Петр напомнил себе, что надо привезти Тонечке янтарь, из Литвы:
– Может быть, она меня обрадует. Родится девочка, такая же красивая… – фон Рабе поднялся: «Надеюсь, нас не съедят комары…»
– У реки ветрено, герр Максимилиан, – Муха легко сбежал по ступеням террасы. Он подхватил английские удилища, оставленные здесь магнатом:
– Я рассчитываю на ведро форели, – сообщил он, закуривая, – я понял, что вы хорошо рыбачите…
– Жаль, что мы с вами не можем съездить на море, – они прошли в открытые солдатом ворота.
– Все впереди, герр Максимилиан, – подмигнул Петр, спускаясь к переливающейся золотом, тихой реке.
Каунас
В маленькой квартире рава Горовица легко, едва уловимо, пахло имбирем. Тикали часы на стене. Из растворенного окна, выходящего во двор синагоги, слышался детский смех. Утреннее солнце лежало на непокрытых половицах, в воздухе плясали едва заметные пылинки.
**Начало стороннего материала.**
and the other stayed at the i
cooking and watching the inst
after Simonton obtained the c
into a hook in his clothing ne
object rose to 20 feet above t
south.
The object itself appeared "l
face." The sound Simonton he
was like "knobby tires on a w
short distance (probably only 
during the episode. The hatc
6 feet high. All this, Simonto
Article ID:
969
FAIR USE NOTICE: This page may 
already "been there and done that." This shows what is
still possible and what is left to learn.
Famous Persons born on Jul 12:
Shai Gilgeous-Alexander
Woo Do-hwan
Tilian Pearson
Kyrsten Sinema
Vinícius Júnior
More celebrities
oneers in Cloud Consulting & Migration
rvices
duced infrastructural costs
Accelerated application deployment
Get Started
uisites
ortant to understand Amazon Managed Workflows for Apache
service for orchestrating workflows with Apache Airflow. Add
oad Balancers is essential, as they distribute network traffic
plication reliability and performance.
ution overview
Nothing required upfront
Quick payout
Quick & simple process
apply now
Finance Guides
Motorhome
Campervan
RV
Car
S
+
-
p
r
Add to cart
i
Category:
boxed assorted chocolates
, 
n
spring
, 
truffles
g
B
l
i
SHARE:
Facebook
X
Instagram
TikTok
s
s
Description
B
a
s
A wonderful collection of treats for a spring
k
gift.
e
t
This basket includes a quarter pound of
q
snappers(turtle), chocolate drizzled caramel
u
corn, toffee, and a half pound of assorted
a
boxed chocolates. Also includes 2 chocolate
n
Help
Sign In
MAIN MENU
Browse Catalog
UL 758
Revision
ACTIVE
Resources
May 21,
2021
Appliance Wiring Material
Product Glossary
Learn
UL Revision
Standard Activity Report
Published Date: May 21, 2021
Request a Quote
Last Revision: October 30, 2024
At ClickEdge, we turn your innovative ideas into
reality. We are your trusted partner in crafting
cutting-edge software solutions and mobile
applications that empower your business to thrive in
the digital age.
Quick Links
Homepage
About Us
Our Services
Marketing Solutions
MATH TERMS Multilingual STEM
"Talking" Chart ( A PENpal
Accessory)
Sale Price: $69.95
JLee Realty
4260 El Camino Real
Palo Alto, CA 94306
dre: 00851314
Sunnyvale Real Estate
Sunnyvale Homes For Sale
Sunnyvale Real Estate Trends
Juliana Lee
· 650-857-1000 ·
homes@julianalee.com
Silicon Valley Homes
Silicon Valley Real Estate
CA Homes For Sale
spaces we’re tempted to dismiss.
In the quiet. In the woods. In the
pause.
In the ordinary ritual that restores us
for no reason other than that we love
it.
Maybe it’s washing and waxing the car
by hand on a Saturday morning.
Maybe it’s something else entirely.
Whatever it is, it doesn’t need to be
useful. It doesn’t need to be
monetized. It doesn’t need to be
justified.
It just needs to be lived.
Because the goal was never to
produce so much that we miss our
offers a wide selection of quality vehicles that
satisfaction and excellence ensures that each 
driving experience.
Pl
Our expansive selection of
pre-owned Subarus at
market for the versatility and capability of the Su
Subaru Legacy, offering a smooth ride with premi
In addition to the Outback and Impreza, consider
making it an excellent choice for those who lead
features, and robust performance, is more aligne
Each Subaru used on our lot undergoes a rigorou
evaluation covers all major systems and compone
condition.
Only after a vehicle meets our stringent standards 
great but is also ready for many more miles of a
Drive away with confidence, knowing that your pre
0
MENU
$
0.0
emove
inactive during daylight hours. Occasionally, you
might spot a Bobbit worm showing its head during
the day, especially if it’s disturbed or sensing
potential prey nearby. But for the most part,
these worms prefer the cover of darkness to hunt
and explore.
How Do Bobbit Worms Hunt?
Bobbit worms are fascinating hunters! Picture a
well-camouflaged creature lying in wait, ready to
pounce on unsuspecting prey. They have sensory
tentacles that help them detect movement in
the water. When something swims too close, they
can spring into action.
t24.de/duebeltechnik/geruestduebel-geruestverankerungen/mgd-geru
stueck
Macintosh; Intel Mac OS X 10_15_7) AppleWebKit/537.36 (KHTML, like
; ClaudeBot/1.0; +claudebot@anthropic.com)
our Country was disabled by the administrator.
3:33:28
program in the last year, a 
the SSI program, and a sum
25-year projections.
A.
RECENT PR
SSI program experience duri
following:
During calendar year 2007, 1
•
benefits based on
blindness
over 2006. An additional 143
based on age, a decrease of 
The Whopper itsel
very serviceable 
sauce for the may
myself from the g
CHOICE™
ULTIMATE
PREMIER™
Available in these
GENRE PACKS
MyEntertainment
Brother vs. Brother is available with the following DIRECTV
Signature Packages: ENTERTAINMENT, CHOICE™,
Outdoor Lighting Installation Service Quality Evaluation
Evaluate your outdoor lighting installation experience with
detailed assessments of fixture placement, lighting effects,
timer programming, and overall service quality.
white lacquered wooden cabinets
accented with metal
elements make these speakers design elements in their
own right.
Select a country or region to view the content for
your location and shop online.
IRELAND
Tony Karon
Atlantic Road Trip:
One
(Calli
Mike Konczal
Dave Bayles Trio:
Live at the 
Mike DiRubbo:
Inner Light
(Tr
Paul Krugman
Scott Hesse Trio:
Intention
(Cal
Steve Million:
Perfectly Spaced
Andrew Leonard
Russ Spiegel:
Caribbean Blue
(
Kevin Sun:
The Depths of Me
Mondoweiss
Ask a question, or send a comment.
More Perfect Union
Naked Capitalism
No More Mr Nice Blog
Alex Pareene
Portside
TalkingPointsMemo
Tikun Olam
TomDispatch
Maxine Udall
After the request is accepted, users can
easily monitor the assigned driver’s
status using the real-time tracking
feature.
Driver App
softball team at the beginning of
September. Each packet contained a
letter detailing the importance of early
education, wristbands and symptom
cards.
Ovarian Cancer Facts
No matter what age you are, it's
Регина сидела на венском стуле, за круглым столом, глядя на маленький альбом, в потертой, бархатной обложке. В чашке остывал кофе. Взяв из медной пепельницы папиросу, девушка глубоко затянулась.
Регина выросла в скромных комнатах, по соседству с Пейтау-шул, синагогой в Старой Риге, у приемных родителей, пожилых и бездетных. Когда годовалую Регину, с другими, осиротевшими в погромах малышами, «Джойнт» привез в Ригу, Гиршманам шел шестой десяток. Приемный отец Регины работал бухгалтером, на мебельной фабрике. Девушка потянулась за ридикюлем. В латвийском паспорте, лежало свидетельство о рождении, и справка, выданная «Джойнтом». Регина знала, что она не родной ребенок Гиршманов. Мать и отец рассказали ей обо всем, еще до школы.